A format for storing personal contacts in a database
- by Gart
I'm thinking of the best way to store personal contacts in a database for a business application. The traditional and straightforward approach would be to create a table with columns for each element, i.e. Name, Telephone Number, Job title, Address, etc... However, there are known industry standards for this kind of data, like for example vCard, or hCard, or vCard-RDF/XML or even Windows Contacts XML Schema. Utilizing an standard format would offer some benefits, like inter-operablilty with other systems. But how can I decide which method to use?
The requirements are mainly to store the data. Search and ordering queries are highly unlikely but possible. The volume of the data is 100,000 records at maximum.
My database engine supports native XML columns. I have been thinking to use some XML-based format to store the personal contacts. Then it will be possible to utilize XML indexes on this data, if searching and ordering is needed. Is this a good approach? Which contacts format and schema would you recommend for this?
Edited after first answers
Here is why I think the straightforward approach is bad. This is due to the nature of this kind of data - it is not that simple.
The personal contacts it is not well-structured data, it may be called semi-structured. Each contact may have different data fields, maybe even such fields which I cannot anticipate. In my opinion, each piece of this data should be treated as important information, i.e. no piece of data could be discarded just because there was no relevant column in the database.
If we took it further, assuming that no data may be lost, then we could create a big text column named Comment or Description or Other and put there everything which cannot be fitted well into table columns. But then again - the data would lose structure - this might be bad.

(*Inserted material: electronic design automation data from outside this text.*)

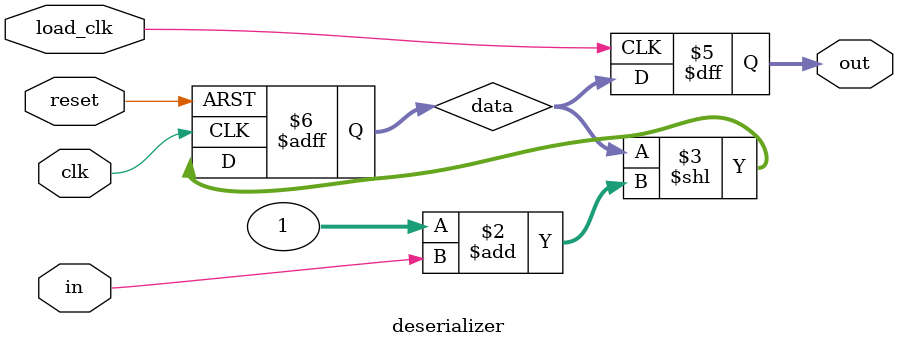
<source format=v>

module deserializer(load_clk, in, out, clk, reset);
    
    parameter N = 8;
    
    input load_clk;
    input clk;
    input in;
    output reg [(N - 1):0] out;
    input reset;
    
    reg [(N - 1):0] data;

    always @(posedge clk or posedge reset) begin
        if (reset)
            data <= 0;
        else begin
            data <= (data << 1 + in);
        end
    end

    always @(posedge load_clk) begin
        out <= data;
    end
        

endmodule


</source>
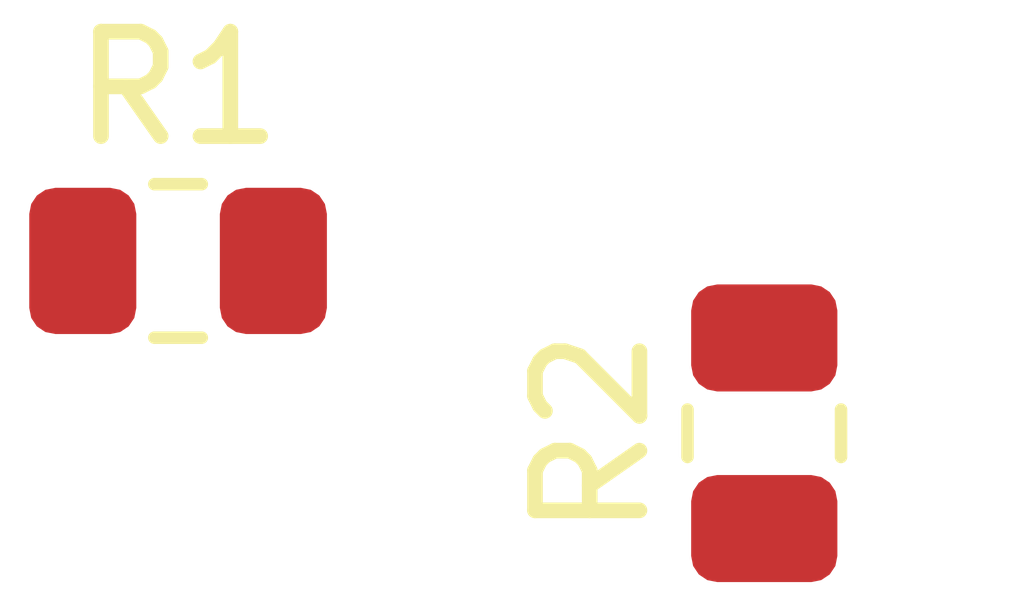
<source format=kicad_pcb>
(kicad_pcb
	(version 20241229)
	(generator "pcbnew")
	(generator_version "9.0")
	(general
		(thickness 1.6)
		(legacy_teardrops no)
	)
	(paper "A4")
	(layers
		(0 "F.Cu" signal)
		(2 "B.Cu" signal)
		(9 "F.Adhes" user "F.Adhesive")
		(11 "B.Adhes" user "B.Adhesive")
		(13 "F.Paste" user)
		(15 "B.Paste" user)
		(5 "F.SilkS" user "F.Silkscreen")
		(7 "B.SilkS" user "B.Silkscreen")
		(1 "F.Mask" user)
		(3 "B.Mask" user)
		(17 "Dwgs.User" user "User.Drawings")
		(19 "Cmts.User" user "User.Comments")
		(21 "Eco1.User" user "User.Eco1")
		(23 "Eco2.User" user "User.Eco2")
		(25 "Edge.Cuts" user)
		(27 "Margin" user)
		(31 "F.CrtYd" user "F.Courtyard")
		(29 "B.CrtYd" user "B.Courtyard")
		(35 "F.Fab" user)
		(33 "B.Fab" user)
		(39 "User.1" user)
		(41 "User.2" user)
		(43 "User.3" user)
		(45 "User.4" user)
	)
	(setup
		(pad_to_mask_clearance 0)
		(allow_soldermask_bridges_in_footprints no)
		(tenting front back)
		(pcbplotparams
			(layerselection 0x00000000_00000000_55555555_5755f5ff)
			(plot_on_all_layers_selection 0x00000000_00000000_00000000_00000000)
			(disableapertmacros no)
			(usegerberextensions no)
			(usegerberattributes yes)
			(usegerberadvancedattributes yes)
			(creategerberjobfile yes)
			(dashed_line_dash_ratio 12.000000)
			(dashed_line_gap_ratio 3.000000)
			(svgprecision 4)
			(plotframeref no)
			(mode 1)
			(useauxorigin no)
			(hpglpennumber 1)
			(hpglpenspeed 20)
			(hpglpendiameter 15.000000)
			(pdf_front_fp_property_popups yes)
			(pdf_back_fp_property_popups yes)
			(pdf_metadata yes)
			(pdf_single_document no)
			(dxfpolygonmode yes)
			(dxfimperialunits yes)
			(dxfusepcbnewfont yes)
			(psnegative no)
			(psa4output no)
			(plot_black_and_white yes)
			(sketchpadsonfab no)
			(plotpadnumbers no)
			(hidednponfab no)
			(sketchdnponfab yes)
			(crossoutdnponfab yes)
			(subtractmaskfromsilk no)
			(outputformat 1)
			(mirror no)
			(drillshape 1)
			(scaleselection 1)
			(outputdirectory "")
		)
	)
	(net 0 "")
	(net 1 "unconnected-(R1-Pad2)")
	(net 2 "unconnected-(R1-Pad1)")
	(net 3 "unconnected-(R2-Pad1)")
	(net 4 "unconnected-(R2-Pad2)")
	(footprint "sym:R_0805_2012Metric" (layer "F.Cu") (at 94.4 56.2 90))
	(footprint "sym:R_0805_2012Metric" (layer "F.Cu") (at 88.7875 54.55))
	(embedded_fonts no)
)

</source>
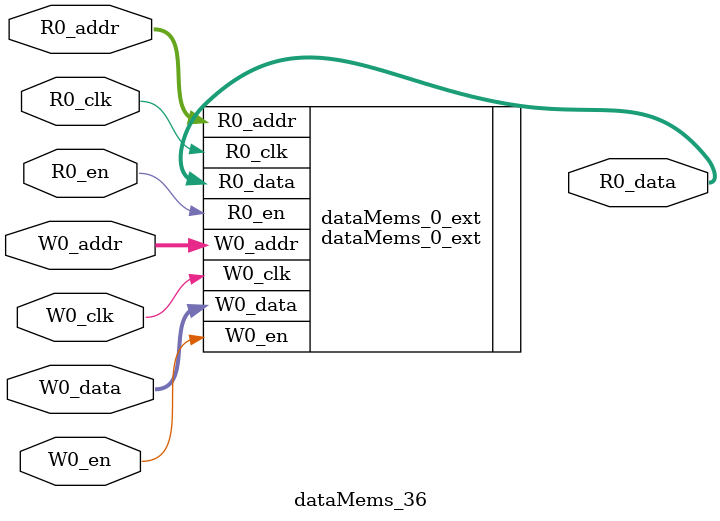
<source format=sv>
`ifndef RANDOMIZE
  `ifdef RANDOMIZE_REG_INIT
    `define RANDOMIZE
  `endif // RANDOMIZE_REG_INIT
`endif // not def RANDOMIZE
`ifndef RANDOMIZE
  `ifdef RANDOMIZE_MEM_INIT
    `define RANDOMIZE
  `endif // RANDOMIZE_MEM_INIT
`endif // not def RANDOMIZE

`ifndef RANDOM
  `define RANDOM $random
`endif // not def RANDOM

// Users can define 'PRINTF_COND' to add an extra gate to prints.
`ifndef PRINTF_COND_
  `ifdef PRINTF_COND
    `define PRINTF_COND_ (`PRINTF_COND)
  `else  // PRINTF_COND
    `define PRINTF_COND_ 1
  `endif // PRINTF_COND
`endif // not def PRINTF_COND_

// Users can define 'ASSERT_VERBOSE_COND' to add an extra gate to assert error printing.
`ifndef ASSERT_VERBOSE_COND_
  `ifdef ASSERT_VERBOSE_COND
    `define ASSERT_VERBOSE_COND_ (`ASSERT_VERBOSE_COND)
  `else  // ASSERT_VERBOSE_COND
    `define ASSERT_VERBOSE_COND_ 1
  `endif // ASSERT_VERBOSE_COND
`endif // not def ASSERT_VERBOSE_COND_

// Users can define 'STOP_COND' to add an extra gate to stop conditions.
`ifndef STOP_COND_
  `ifdef STOP_COND
    `define STOP_COND_ (`STOP_COND)
  `else  // STOP_COND
    `define STOP_COND_ 1
  `endif // STOP_COND
`endif // not def STOP_COND_

// Users can define INIT_RANDOM as general code that gets injected into the
// initializer block for modules with registers.
`ifndef INIT_RANDOM
  `define INIT_RANDOM
`endif // not def INIT_RANDOM

// If using random initialization, you can also define RANDOMIZE_DELAY to
// customize the delay used, otherwise 0.002 is used.
`ifndef RANDOMIZE_DELAY
  `define RANDOMIZE_DELAY 0.002
`endif // not def RANDOMIZE_DELAY

// Define INIT_RANDOM_PROLOG_ for use in our modules below.
`ifndef INIT_RANDOM_PROLOG_
  `ifdef RANDOMIZE
    `ifdef VERILATOR
      `define INIT_RANDOM_PROLOG_ `INIT_RANDOM
    `else  // VERILATOR
      `define INIT_RANDOM_PROLOG_ `INIT_RANDOM #`RANDOMIZE_DELAY begin end
    `endif // VERILATOR
  `else  // RANDOMIZE
    `define INIT_RANDOM_PROLOG_
  `endif // RANDOMIZE
`endif // not def INIT_RANDOM_PROLOG_

// Include register initializers in init blocks unless synthesis is set
`ifndef SYNTHESIS
  `ifndef ENABLE_INITIAL_REG_
    `define ENABLE_INITIAL_REG_
  `endif // not def ENABLE_INITIAL_REG_
`endif // not def SYNTHESIS

// Include rmemory initializers in init blocks unless synthesis is set
`ifndef SYNTHESIS
  `ifndef ENABLE_INITIAL_MEM_
    `define ENABLE_INITIAL_MEM_
  `endif // not def ENABLE_INITIAL_MEM_
`endif // not def SYNTHESIS

module dataMems_36(	// @[generators/ara/src/main/scala/UnsafeAXI4ToTL.scala:365:62]
  input  [4:0]   R0_addr,
  input          R0_en,
  input          R0_clk,
  output [130:0] R0_data,
  input  [4:0]   W0_addr,
  input          W0_en,
  input          W0_clk,
  input  [130:0] W0_data
);

  dataMems_0_ext dataMems_0_ext (	// @[generators/ara/src/main/scala/UnsafeAXI4ToTL.scala:365:62]
    .R0_addr (R0_addr),
    .R0_en   (R0_en),
    .R0_clk  (R0_clk),
    .R0_data (R0_data),
    .W0_addr (W0_addr),
    .W0_en   (W0_en),
    .W0_clk  (W0_clk),
    .W0_data (W0_data)
  );
endmodule


</source>
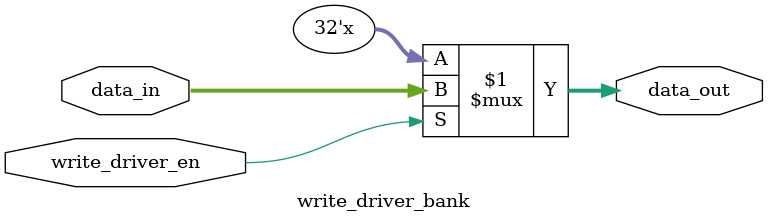
<source format=v>
`timescale 1ns / 1ps

module write_driver_bank (
    input  wire [31:0] data_in,          
    input  wire        write_driver_en, 
	output wire [31:0] data_out         
);
    assign data_out = (write_driver_en) ? data_in : 32'bZ;

endmodule

</source>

If we wanted structured data then - according to the database design principles - the data should be decomposed into entities, and relations should be established between the entities. But this adds complexity - there are just too many entities, and lots of design desicions should be made, like "How do we store Address? Personal Name? Phone number? How do we encode home phone numbers and mobile phone numbers? How about other contact info?.." The relations between entities are complex and multiple, and each relation is a table in the database. Each relation needs to be documented in the design papers. That is a lot of work to do. But it is possible to avoid the complexity entirely - just document that the data is stored according to such and such standard schema, period. Then anybody who would be reading that document should easily understand what it was all about.
Finally, this is all about using an industry standard. The standard is, hopefully, designed by some clever people who anticipated and described the structure of personal contacts information much better than I ever could. Why should we all reinvent the wheel?? It's much easier to use a standard schema. The problem is, there are just too many standards - it's not easy to decide which one to use!